Jeane was really interesting to read about, and I really did love her despite the fact that there were a lot of times where she needed a slap or for someone to shake her or something. I think that it was incredible all the things she'd done with her life and the whole Adorkable thing, and I liked how her relationship with Michael developed. She could be really disagreeable at times, and she could be a bit of a bitch because of how much she thought it was important to stand out from the crowd and to push people from 'the crowd' away, but there also were a lot of times where I could relate a lot and I thought that it was really great that we got to see her more vulnerable side too, and she made a really great emotional journey throughout the book. If you think you don't like her for the first half of the book, you will by the end, I guarantee.
Michael was also really, really cool, and I can't believe I didn't realise it was a dual perspective book! I liked getting to see the whole weird thing from his point of view, too. He was a lot more than Jeane first made him out to be, and I actually liked him a lot. I don't think I could've handled a whole book written from Jeane's perspective so it was nice to have something a bit more neutral, I guess? But he had a good voice too, and I liked getting to see what he thought of Jeane, which at first wasn't always good things. Plus I just really, really loved the way the romance developed and whatever they might've thought, they so work as a couple.
I also really liked the way it dealt with the internet aspect of the book. I love that more books are including social media and seeing tweets between characters always makes me happy. Obviously, because of the whole Jeane being the head of a burgeoning media-dork-empire, there was a lot about Twitter and blogging in here, and the idea that people on the internet aren't always middle aged men, and that it is OK to find people on the internet who are like who because they probably aren't actually homicidal maniacs. I liked how it showed that the internet is a good place for making friends with people who are like you, who you can't find IRL, because that's exactly what happened to me. But I also liked how it showed that having read friends and family are just as important and you shouldn't shun the people closest to you because you already have friends on the internet. I liked how it showed you can have both, because I need both otherwise I'd have no sanity left! Or maybe I WOULD be actually sane! I can't think which is worse. (I'm not insane, just so you know.)
Also, and I just want to talk about this because I have to, the sex scene in this book is possible the most British thing I've ever read in my life. It's not exactly tasteful, fade-to-black, but I really admired the fact that yes teens have sex, and yes they know about sex, and we shouldn't always shy away from talking about sex with them.

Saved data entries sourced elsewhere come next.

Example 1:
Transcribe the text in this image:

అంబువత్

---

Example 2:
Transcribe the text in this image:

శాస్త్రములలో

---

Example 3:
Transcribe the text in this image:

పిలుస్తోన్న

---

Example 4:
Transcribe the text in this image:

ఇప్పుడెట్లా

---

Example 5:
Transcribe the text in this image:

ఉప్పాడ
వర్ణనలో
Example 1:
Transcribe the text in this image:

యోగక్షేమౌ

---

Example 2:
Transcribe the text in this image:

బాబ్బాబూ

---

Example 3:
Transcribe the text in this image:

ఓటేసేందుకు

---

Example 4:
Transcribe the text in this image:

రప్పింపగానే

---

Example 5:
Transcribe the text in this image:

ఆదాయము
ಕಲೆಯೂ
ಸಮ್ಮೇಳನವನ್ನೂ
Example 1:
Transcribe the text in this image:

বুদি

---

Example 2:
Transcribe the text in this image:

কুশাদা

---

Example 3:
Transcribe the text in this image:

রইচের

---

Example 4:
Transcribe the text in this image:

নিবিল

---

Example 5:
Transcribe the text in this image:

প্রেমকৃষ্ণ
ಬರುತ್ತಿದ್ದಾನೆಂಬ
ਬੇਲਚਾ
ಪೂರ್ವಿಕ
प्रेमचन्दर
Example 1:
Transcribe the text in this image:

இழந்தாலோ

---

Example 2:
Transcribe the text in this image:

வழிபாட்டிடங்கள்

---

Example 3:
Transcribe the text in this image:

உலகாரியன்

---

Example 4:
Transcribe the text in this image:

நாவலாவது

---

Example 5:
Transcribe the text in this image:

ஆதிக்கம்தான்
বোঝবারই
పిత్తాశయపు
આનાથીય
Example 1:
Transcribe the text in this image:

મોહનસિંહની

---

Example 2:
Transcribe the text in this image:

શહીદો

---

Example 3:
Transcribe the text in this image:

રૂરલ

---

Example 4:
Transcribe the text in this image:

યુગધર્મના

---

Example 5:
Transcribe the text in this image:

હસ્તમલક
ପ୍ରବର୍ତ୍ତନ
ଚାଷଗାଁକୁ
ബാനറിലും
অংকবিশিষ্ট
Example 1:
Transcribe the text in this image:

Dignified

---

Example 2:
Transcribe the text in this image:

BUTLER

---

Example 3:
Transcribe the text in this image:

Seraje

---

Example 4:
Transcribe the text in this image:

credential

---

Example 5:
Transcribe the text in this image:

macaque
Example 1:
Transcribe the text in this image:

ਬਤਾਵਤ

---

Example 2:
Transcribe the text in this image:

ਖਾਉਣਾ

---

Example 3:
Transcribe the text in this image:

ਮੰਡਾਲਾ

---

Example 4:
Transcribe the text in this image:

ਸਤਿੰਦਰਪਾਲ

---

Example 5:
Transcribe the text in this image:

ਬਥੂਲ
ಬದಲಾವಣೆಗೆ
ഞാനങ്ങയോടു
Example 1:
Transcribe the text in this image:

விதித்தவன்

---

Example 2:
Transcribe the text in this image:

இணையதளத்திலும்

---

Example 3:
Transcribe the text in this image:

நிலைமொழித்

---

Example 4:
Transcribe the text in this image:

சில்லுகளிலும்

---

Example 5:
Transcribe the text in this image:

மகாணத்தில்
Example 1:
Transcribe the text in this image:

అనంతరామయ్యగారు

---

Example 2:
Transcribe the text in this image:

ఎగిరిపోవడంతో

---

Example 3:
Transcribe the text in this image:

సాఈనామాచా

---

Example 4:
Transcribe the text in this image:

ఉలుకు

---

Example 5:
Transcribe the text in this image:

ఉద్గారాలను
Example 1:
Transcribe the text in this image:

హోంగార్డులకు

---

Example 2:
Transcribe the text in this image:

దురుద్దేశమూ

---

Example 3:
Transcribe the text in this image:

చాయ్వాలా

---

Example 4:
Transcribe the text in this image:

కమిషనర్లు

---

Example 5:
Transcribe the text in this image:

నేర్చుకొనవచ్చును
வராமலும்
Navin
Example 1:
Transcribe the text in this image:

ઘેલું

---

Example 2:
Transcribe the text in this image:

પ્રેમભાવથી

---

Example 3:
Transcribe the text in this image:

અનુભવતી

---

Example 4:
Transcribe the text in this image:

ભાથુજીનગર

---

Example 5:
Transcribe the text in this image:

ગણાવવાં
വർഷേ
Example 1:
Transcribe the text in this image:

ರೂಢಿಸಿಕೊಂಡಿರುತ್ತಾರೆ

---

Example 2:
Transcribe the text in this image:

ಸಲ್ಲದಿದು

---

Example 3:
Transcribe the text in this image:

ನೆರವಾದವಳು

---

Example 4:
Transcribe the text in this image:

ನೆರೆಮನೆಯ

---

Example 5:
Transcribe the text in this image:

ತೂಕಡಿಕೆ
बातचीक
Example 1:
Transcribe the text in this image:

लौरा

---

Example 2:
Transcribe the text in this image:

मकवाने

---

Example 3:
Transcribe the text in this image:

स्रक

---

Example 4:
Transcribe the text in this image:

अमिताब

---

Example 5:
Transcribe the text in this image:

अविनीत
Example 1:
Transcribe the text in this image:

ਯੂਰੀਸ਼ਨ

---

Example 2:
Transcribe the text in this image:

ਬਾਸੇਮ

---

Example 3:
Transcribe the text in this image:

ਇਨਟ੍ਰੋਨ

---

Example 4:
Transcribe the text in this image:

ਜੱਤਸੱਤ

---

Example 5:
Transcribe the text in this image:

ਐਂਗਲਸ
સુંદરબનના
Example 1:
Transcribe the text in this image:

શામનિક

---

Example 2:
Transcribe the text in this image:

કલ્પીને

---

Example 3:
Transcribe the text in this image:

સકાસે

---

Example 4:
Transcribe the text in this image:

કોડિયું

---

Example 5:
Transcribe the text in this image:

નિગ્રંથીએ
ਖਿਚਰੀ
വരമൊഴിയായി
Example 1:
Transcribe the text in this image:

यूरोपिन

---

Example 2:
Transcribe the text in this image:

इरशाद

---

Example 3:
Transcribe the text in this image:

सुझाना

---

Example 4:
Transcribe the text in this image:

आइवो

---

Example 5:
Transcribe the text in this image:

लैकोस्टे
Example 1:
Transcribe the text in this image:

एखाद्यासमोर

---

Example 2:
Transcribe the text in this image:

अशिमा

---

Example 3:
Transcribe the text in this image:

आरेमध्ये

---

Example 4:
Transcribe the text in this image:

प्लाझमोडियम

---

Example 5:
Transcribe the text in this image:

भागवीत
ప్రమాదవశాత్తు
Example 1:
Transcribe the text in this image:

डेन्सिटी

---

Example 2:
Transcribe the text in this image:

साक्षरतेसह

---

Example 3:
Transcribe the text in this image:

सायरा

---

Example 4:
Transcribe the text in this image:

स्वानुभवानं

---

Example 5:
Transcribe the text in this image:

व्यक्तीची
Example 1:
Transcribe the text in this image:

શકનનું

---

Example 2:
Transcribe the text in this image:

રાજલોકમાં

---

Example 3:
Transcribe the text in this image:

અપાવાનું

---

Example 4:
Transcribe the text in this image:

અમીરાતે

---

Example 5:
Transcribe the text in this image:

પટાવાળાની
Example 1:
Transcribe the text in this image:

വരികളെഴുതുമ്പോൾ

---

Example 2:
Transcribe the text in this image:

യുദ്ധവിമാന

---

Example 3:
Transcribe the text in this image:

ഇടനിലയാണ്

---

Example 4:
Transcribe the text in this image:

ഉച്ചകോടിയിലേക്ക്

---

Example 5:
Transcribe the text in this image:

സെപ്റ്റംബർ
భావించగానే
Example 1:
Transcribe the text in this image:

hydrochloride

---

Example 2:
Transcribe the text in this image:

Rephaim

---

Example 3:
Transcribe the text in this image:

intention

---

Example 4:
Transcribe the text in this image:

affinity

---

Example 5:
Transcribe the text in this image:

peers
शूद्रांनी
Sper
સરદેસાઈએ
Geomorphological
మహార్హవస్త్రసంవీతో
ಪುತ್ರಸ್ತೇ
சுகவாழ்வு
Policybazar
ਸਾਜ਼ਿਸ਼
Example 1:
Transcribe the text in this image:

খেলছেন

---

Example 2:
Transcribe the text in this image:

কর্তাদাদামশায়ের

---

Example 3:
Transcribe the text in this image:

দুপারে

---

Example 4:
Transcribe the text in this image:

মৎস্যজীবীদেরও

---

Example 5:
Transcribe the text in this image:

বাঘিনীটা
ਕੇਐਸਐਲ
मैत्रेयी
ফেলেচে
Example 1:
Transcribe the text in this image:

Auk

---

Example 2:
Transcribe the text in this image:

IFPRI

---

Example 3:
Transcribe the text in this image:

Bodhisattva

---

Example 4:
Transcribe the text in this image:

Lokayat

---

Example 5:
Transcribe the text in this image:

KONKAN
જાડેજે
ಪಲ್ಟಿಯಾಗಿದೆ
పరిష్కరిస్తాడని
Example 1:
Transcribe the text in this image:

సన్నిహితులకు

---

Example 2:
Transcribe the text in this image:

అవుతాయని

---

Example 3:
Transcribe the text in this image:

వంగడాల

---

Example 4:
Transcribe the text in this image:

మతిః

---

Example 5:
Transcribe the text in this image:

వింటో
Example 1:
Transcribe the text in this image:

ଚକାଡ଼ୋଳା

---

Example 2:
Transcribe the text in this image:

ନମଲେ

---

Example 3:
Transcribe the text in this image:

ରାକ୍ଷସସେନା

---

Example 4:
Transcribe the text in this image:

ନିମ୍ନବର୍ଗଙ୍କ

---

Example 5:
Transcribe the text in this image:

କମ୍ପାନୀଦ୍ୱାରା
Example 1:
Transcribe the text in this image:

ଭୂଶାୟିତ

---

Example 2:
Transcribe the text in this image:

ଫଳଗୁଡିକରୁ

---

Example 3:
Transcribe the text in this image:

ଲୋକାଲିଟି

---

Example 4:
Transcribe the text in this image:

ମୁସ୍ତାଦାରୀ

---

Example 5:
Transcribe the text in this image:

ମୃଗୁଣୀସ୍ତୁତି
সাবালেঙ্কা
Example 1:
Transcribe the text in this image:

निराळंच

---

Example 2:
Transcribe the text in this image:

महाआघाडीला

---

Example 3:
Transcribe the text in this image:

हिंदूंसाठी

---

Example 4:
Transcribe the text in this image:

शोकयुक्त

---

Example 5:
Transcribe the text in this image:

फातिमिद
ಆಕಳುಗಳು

Also, ot was just kind of awkward and typically British feeling and I know I've already said that, but I felt to say it again. It's my blog and I do what I want ;p I enjoy books that are open about the fact that sex happens, but that don't, like, romanticise it all either. Not that that's a bad thing either, but sometimes reading about awkward sex is good too, and it seems to be something that British authors are really good at doing. Writing about, I mean! (Just an observation of British books I've read that involve sex and other books I've read that involve sex. Maybe it's a cultural thing. I think I'm done talking about sex now, I can practically feel myself blushing.) (Not that I have any right to talk about this kind of stuff either because I really don't know much about sex, because I'm still kind of in that Ewww-Gross-Sex stage of my life. I'm practically a ten year old.)
So, after the awkwardess paragraph ever, Adorkable is one of the best British contemps I've read, and I just really adored it! Or adorked it, though that doesn't sound quite as good. It is well and truly adorkable!